Notes From Our Reviewers The CLEAN collection is hand-picked and rigorously reviewed for scientific accuracy and classroom effectiveness. Read what our review team had to say about this resource below or learn more about how CLEAN reviews teaching materials
Teaching Tips | Science | Pedagogy | Technical Details

Teaching Tips

  • This activity supplements a lesson about the greenhouse effect and climate change very well.

About the Science

  • The PhET simulation illustrates, at the molecular level, how five atmospheric gases absorb infrared and visible radiation.
  • Simulation doesn't provide references for the code used in the simulation. Also there are implied units of 'greenhousey-ness' for the different gases, that have no clear relationship to real data on the infrared absorption capabilities of these gases.

About the Pedagogy

  • Students use the simulation to collect data to rank the gases on their absorption of radiation. Students then use the simulation to conduct an experiment which promotes scientific reasoning. A challenge in this regard is deciding what "data" is so that the behavior of the gas molecules can be documented appropriately.
  • The questions provided in the activity are intended to lead students to a thorough understanding of the properties of greenhouse gases, and the suggested assessment furthers this understanding.
  • The activity intends to provide an open-ended exploration and for a range of answers and approaches. It presents some challenges in use primarily because the simulation is relatively simplistic.

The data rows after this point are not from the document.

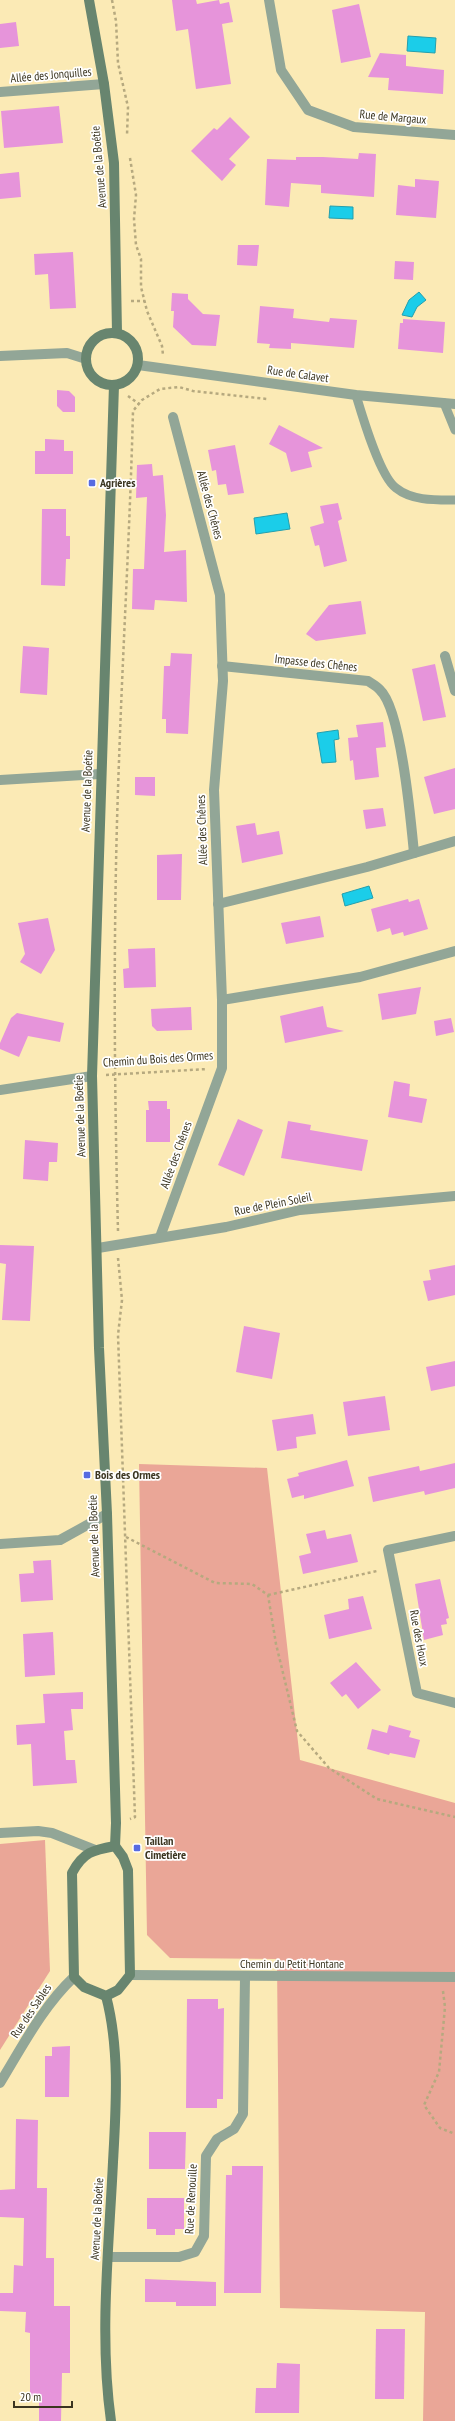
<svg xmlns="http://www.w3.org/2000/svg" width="455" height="2421" font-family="'PT Sans Narrow',sans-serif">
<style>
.green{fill:#eaa697}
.water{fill:#1bcde9;stroke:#259fad}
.building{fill:#e694da}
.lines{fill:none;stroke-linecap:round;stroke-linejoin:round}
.path{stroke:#b6a97f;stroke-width:2.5;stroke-dasharray:3 3;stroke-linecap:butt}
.lane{stroke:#92a697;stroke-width:9}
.street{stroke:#92a697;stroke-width:10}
.secondary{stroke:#68856f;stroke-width:10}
.poi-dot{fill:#576be1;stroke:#fff;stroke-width:1.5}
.labels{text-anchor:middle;stroke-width:3.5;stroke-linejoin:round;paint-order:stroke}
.street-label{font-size:12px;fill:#3b3520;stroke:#fff}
.poi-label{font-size:12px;font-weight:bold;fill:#3b3520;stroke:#fff;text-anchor:start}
</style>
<rect width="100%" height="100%" fill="#fbeab5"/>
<!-- green -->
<g class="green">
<polygon points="139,1464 267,1468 300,1760 455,1803 455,2421 423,2421 425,2312 280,2308 277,1959 170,1958 147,1935"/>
<polygon points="45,1840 50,1971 0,2050 0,1844"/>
</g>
<!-- water -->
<g class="water">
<polygon points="408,36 436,38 435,53 407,51"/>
<polygon points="330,206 353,207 353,219 329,218"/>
<polygon points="419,292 426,300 417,307 412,317 402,315 409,300"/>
<polygon points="287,513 290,529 256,534 254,518"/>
<polygon points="338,730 339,739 334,740 336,762 322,763 317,733"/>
<polygon points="369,886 373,898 345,906 342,894"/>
</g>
<!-- building -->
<g class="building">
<polygon points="172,0 196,0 197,4 219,0 220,4 229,2 233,22 222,24 231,84 196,89 188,29 176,31"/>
<polygon points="359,4 371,57 341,63 332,10"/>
<polygon points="16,22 19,46 0,48 0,24"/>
<polygon points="380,53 406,55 406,66 444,70 443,94 388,90 389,78 368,77"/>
<polygon points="59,106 63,143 4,148 1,111"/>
<polygon points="230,117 250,137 229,159 236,165 222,181 191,151 214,128 217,130"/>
<polygon points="359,153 376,154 374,197 321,193 321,185 291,183 289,207 265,205 267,159 296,160 296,157 323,157 358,159"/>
<polygon points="19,172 21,197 0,199 0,174"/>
<polygon points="415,179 439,181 436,218 396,215 398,185 415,187"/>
<polygon points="238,245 259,245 257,266 237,265"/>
<polygon points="73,252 76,308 50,309 48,274 35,275 34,254"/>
<polygon points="395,261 414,262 413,280 394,279"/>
<polygon points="172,293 188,294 188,299 203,314 220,315 216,346 192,345 173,327 174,311 171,311"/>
<polygon points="260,306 294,309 293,318 329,322 330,318 357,320 354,348 291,343 291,349 269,348 270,344 257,343"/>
<polygon points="403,319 445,322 443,353 398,349 400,323 403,323"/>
<polygon points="57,390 69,391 75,397 75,412 63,412 57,406"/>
<polygon points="279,425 323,448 308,452 312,467 291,472 286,453 269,444"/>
<polygon points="45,439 64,440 64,451 73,451 73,474 35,474 35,451 45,451"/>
<polygon points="235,445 244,493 228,495 226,484 218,485 216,470 212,471 208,450"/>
<polygon points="152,464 153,476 163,475 166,515 164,552 186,550 187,602 155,600 154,610 132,609 133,569 144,569 147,497 136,498 137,465"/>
<polygon points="338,503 342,519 338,521 347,561 324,567 319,545 315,546 310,527 324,523 320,506"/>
<polygon points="42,509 66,509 66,536 70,536 70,559 66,559 65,586 41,585"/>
<polygon points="361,601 366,634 316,641 306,634 329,605"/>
<polygon points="23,646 49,648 47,695 20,693"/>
<polygon points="171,653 192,654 188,734 166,733 166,719 162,719 164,666 170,666"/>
<polygon points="435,664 446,717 423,721 412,669"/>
<polygon points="383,722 386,747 376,748 379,777 355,780 353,760 350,761 348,738 358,737 356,725"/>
<polygon points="455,768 455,809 434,814 424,777"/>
<polygon points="135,777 155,777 155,796 135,795"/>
<polygon points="383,808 386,826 366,829 363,810"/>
<polygon points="255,823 257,835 279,831 283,854 242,863 236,826"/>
<polygon points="182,854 181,900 157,900 157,855"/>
<polygon points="408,899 409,902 419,899 428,929 404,936 403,932 392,935 390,928 377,932 371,909"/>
<polygon points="320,916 324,937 286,944 281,923"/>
<polygon points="48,918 55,950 41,974 20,962 25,954 18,923"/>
<polygon points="155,948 156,987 124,988 123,969 129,968 128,949"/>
<polygon points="421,987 416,1014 382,1020 378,994"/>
<polygon points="323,1006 327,1027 344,1031 285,1043 280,1016"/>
<polygon points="191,1007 192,1030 157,1031 152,1026 151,1009"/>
<polygon points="17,1013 64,1023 60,1042 28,1036 19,1057 0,1049 0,1043 11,1018"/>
<polygon points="451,1018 454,1032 436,1036 434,1021"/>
<polygon points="394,1081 410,1084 409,1096 427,1099 422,1123 388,1117"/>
<polygon points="148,1101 167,1101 167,1109 170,1109 170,1142 146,1142 146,1110 149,1110"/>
<polygon points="238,1119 263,1130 244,1176 218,1165"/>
<polygon points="288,1121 311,1125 310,1130 368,1140 362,1171 281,1158"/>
<polygon points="25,1140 58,1143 57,1162 49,1162 48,1181 23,1179"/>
<polygon points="0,1245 34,1246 30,1321 2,1320 6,1264 0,1263"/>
<polygon points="455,1265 455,1295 428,1301 423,1281 431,1280 429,1270"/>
<polygon points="244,1326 280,1333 272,1379 236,1372"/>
<polygon points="455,1361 455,1386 431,1391 426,1367"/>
<polygon points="385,1396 390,1430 348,1436 343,1402"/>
<polygon points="313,1414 316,1434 296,1437 297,1448 277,1451 272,1420"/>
<polygon points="347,1460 354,1486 304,1499 304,1495 292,1498 287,1479 299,1476 298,1473"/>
<polygon points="455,1463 455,1488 425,1495 424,1491 373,1502 368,1477 419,1466 420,1471"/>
<polygon points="325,1530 327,1539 351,1534 358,1562 303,1574 299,1556 311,1553 306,1534"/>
<polygon points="51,1560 53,1600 21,1602 19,1574 34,1573 33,1561"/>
<polygon points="440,1579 449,1618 446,1619 447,1624 441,1625 443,1635 424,1640 415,1584"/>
<polygon points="363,1596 372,1629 329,1639 324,1615 349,1609 348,1599"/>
<polygon points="53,1632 55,1675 25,1677 23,1634"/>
<polygon points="356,1662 381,1690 358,1709 346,1694 342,1697 330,1683"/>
<polygon points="83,1692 83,1709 71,1709 73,1730 64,1731 66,1760 75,1760 77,1783 33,1786 31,1744 17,1745 16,1725 45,1723 43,1694"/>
<polygon points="389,1725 411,1731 409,1737 420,1740 415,1758 390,1753 389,1755 367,1749 372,1729 387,1733"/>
<polygon points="187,1999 218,1999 218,2009 224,2008 223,2099 217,2099 217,2108 186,2108"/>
<polygon points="70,2046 69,2097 45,2097 45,2056 52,2056 52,2047"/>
<polygon points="16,2119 38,2120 37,2188 47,2188 46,2258 54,2258 54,2306 70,2306 70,2373 62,2373 61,2421 39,2421 39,2397 30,2396 30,2333 25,2332 26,2312 0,2311 0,2293 13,2293 14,2265 23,2266 24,2218 0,2217 0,2190 15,2189"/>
<polygon points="149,2132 186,2132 185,2169 149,2169"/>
<polygon points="232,2166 263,2166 261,2293 224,2293 226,2175 232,2175"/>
<polygon points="147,2198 184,2198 184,2229 175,2229 175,2235 156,2235 156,2229 147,2229"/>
<polygon points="145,2279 216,2282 216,2306 176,2306 176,2302 145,2302"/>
<polygon points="376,2329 405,2329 404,2399 375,2399"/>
<polygon points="277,2363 300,2364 299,2413 255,2413 256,2388 276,2388"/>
</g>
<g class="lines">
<!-- path -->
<g class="path">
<polyline points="112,0 116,21 118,63 128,107 127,135"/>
<polyline points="130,158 136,195 134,219 136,245 141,259 141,287 147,311 162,346 163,355"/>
<polyline points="131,301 145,301"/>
<polyline points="128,396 139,404"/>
<polyline points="106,1075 207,1069"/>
<path d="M118,1231C114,1075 113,917 119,761C123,644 130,528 133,411L142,400L160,389L179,387L193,391L267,399"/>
<polyline points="118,1258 122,1300 118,1335 135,1817 130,1819"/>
<polyline points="126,1537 215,1583 252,1584 268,1595 276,1644 297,1731 329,1768 377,1799 455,1817"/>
<polyline points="268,1595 377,1571"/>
<polyline points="443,1991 445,2007 439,2072 424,2105 440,2128 455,2134"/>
</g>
<!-- lane -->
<g class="lane">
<path d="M356,395C362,415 380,477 396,488C412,501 436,500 455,500"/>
<polyline points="444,403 455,430"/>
</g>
<!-- street -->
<g class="street">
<polyline points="269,0 281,70 308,110 354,127 455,135"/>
<polyline points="0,92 104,84"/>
<polyline points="0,356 67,353 86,359"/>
<polyline points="138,365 356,395 455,404"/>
<polyline points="445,656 455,691"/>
<path d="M222,666L368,681C372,684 377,686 380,690C401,709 411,822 414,853"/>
<polyline points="0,780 100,774"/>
<polyline points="218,904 367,867 455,841"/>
<polyline points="222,1000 360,977 455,951"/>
<polyline points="0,1090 92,1076"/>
<polyline points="160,1237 222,1068 222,1000 214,790 223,681 220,595 173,417"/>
<polyline points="98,1248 226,1227 300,1210 455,1196"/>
<polyline points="455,1536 388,1550 417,1693 455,1703"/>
<polyline points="0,1544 60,1540 107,1514"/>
<polyline points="0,1833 38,1831 52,1833 95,1850"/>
<polyline points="130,1975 455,1977"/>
<path d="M0,2083C22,2047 43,2006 74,1977"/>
<polyline points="108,2257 179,2257 195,2252 204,2236 206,2156 217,2139 234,2129 243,2114 245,1977"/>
</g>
<!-- secondary -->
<g class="secondary">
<polyline points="89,0 104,84 114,163 117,333"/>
<circle cx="112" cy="359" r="26"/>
<polyline points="114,385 92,1076 99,1348 107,1514 116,1823 115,1846"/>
<path d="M115,1846L123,1857L128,1870L130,1975L118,1990L106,1996L84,1987L74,1977L72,1873C83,1852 93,1850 115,1846Z"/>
<path d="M106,1996C120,2049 116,2108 113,2162C109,2247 99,2336 111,2421"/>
</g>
</g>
<!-- markers -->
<g class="poi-dot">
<rect x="88" y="479" width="8" height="8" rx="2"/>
<rect x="83" y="1471" width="8" height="8" rx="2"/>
<rect x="133" y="1844" width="8" height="8" rx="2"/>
</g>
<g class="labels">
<!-- street labels -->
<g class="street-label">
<text transform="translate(51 75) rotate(-5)" y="4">Allée des Jonquilles</text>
<text transform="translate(393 117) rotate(5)" y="4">Rue de Margaux</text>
<text transform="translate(99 167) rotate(-95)" y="4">Avenue de la Boétie</text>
<text transform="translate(298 374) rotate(8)" y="4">Rue de Calavet</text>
<text transform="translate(210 505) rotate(75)" y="4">Allée des Chênes</text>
<text transform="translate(316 663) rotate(6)" y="4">Impasse des Chênes</text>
<text transform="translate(87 791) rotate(-88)" y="4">Avenue de la Boétie</text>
<text transform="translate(202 830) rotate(-92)" y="4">Allée des Chênes</text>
<text transform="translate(158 1059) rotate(-4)" y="4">Chemin du Bois des Ormes</text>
<text transform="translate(80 1116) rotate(-92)" y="4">Avenue de la Boétie</text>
<text transform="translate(176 1155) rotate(-70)" y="4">Allée des Chênes</text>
<text transform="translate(273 1204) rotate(-11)" y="4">Rue de Plein Soleil</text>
<text transform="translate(94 1536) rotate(-92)" y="4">Avenue de la Boétie</text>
<text transform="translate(419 1638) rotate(79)" y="4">Rue des Houx</text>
<text x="292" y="1968">Chemin du Petit Hontane</text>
<text transform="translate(31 2011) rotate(-56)" y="4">Rue des Sables</text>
<text transform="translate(191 2199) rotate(-87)" y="4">Rue de Renouille</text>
<text transform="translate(97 2219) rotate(-87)" y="4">Avenue de la Boétie</text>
</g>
<!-- poi labels -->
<g class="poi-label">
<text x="100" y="487">Agrières</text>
<text x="95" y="1479">Bois des Ormes</text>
<text x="145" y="1845">Taillan<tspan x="145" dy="14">Cimetière</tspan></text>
</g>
</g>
<!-- scale -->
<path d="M14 2401v6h58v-6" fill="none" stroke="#3b3520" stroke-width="2"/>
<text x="20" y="2401" font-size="12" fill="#3b3520" stroke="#ffffff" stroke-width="3" paint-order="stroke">20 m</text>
</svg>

Technical Details/Ease of Use

  • All materials are presented clearly.
  • This activity is very complete and contains a link to the free simulation, student handout, instructor's guide, ideas for assessment, and links to related activities. The completeness of the supporting resources is the primary strength of this activity.
  • The Java-based app is sometimes blocked by Gatekeeper on Apple devices. It is safe to open. PhET Help center provides assistance getting around Gatekeeper here: https://phet.colorado.edu/en/help-center/running-sims/mac.
  • Here is what PhET suggests to trouble-shoot the problem: right-click to open the simulation once (with administrative privileges), which allows subsequent launches to be done without administrative privileges.

Next Generation Science Standards See how this Activity supports:

Middle School

Disciplinary Core Ideas: 1

MS-PS1.A4:In a liquid, the molecules are constantly in contact with others; in a gas, they are widely spaced except when they happen to collide. In a solid, atoms are closely spaced and may vibrate in position but do not change relative locations.

High School

Cross Cutting Concepts: 1

Systems and System Models

HS-C4.3:Models (e.g., physical, mathematical, computer models) can be used to simulate systems and interactions—including energy, matter, and information flows—within and between systems at different scales.

Science and Engineering Practices: 4

Developing and Using Models, Planning and Carrying Out Investigations, Analyzing and Interpreting Data, Constructing Explanations and Designing Solutions

HS-P2.6:Develop and/or use a model (including mathematical and computational) to generate data to support explanations, predict phenomena, analyze systems, and/or solve problems.

HS-P3.2:Plan and conduct an investigation individually and collaboratively to produce data to serve as the basis for evidence, and in the design: decide on types, how much, and accuracy of data needed to produce reliable measurements and consider limitations on the precision of the data (e.g., number of trials, cost, risk, time), and refine the design accordingly.

HS-P4.1:Analyze data using tools, technologies, and/or models (e.g., computational, mathematical) in order to make valid and reliable scientific claims or determine an optimal design solution.

HS-P6.1:Make a quantitative and/or qualitative claim regarding the relationship between dependent and independent variables.